L’industrie du jeu vidéo évolue à une vitesse fulgurante, et avec elle, ses dérives monétaires. Face à la multiplication des mécaniques de monétisation post-achat, le PEGI (Pan-European Game Information), l’organisme de classification européen, vient d’injecter une mise à jour majeure dans ses critères d’évaluation. Au programme : une transparence accrue sur les dépenses numériques et une réflexion sur la responsabilité parentale à l’approche du raz-de-marée Grand Theft Auto VI.
Quatre nouveaux descripteurs pour plus de clarté

Le régulateur ne se contente plus de surveiller la violence ou le langage cru. Quatre nouvelles catégories font leur entrée officielle sur les boîtes et les fiches de jeux : achats intégrés, objets aléatoires payants (loot boxes), temps de jeu imposé (« play by appointment ») et communauté en ligne.
Cette décision marque un tournant législatif. Alors que la Belgique a déjà banni les loot boxes et que la justice américaine resserre l’étau autour de Valve et de ses célèbres « caisses » sur CS:GO, le PEGI emboîte le pas. L’objectif est limpide : informer le consommateur avant qu’il ne sorte la carte bleue, surtout lorsque le hasard entre en jeu.
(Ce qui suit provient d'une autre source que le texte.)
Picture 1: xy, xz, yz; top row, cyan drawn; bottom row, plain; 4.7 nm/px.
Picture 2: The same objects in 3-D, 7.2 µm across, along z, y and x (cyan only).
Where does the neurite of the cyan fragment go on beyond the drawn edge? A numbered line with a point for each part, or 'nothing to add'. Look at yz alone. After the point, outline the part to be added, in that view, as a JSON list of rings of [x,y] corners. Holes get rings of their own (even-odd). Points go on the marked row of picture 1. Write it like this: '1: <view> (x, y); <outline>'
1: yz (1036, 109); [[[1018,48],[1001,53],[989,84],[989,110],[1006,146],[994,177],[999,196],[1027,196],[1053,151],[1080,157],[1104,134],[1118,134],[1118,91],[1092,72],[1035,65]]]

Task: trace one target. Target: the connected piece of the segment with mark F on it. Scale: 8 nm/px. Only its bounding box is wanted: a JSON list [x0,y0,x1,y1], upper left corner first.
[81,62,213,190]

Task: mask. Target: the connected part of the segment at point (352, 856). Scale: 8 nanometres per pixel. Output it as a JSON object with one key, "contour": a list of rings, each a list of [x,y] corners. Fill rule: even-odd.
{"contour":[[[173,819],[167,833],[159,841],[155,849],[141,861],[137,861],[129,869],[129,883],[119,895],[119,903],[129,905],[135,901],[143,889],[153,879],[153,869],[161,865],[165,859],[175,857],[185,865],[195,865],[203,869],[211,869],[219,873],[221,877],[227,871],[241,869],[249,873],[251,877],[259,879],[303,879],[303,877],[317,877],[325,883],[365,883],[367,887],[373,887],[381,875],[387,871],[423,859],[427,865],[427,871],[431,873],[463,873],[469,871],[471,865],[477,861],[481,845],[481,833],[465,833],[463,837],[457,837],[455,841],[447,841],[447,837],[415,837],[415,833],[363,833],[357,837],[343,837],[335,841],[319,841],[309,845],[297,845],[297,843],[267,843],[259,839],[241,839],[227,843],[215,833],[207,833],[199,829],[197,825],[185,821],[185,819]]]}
On quitte l’ère de l’opacité pour entrer dans celle de la régulation, un mal nécessaire pour protéger les joueurs les plus vulnérables.
Le cas de conscience de Dirk Bosmans face à GTA 6

Dans un entretien accordé à nos confrères d’Eurogamer, Dirk Bosmans, directeur général du PEGI, a abordé un sujet brûlant qui concerne des millions de foyers : l’autorisation de jouer à Grand Theft Auto 6. Une question d’autant plus épineuse que son propre fils de 15 ans attend le titre de Rockstar Games de pied ferme.
« Je savais que cette question allait tomber ! » s’amuse Bosmans. « Mon fils se dit qu’il est mal barré avec un père directeur du PEGI. »
Au-delà de l’anecdote, Bosmans souligne une réalité complexe : la pression sociale. Pour un adolescent, jouer à GTA n’est pas qu’une question de plaisir de jeu, c’est un vecteur d’intégration. Pourtant, le directeur prône une alternative constructive : l’accompagnement. Plutôt que l’interdiction sèche, il suggère une parentalité active. Observer son enfant sur Minecraft ou partager une session sur Hades (qu’il utilise pour enseigner la mythologie grecque) permet de créer un dialogue sur le temps d’écran et la nature des contenus consommés.
Entre protection et réalité du terrain

Le message est clair : le PEGI fournit les outils et les signaux d’alerte, mais le dernier mot revient aux parents. En braquant les projecteurs sur les systèmes de « rendez-vous » (ces mécaniques qui vous forcent à vous connecter quotidiennement sous peine de perdre des récompenses), l’organisme s’attaque frontalement au design addictif des Games as a Service (GaaS).
À l’époque de San Andreas, le débat se cristallisait sur la violence graphique. En 2026, l’enjeu s’est déplacé vers l’économie du jeu et l’engagement psychologique. Une évolution sémantique indispensable pour un média qui n’a jamais été aussi massif… et aussi lucratif.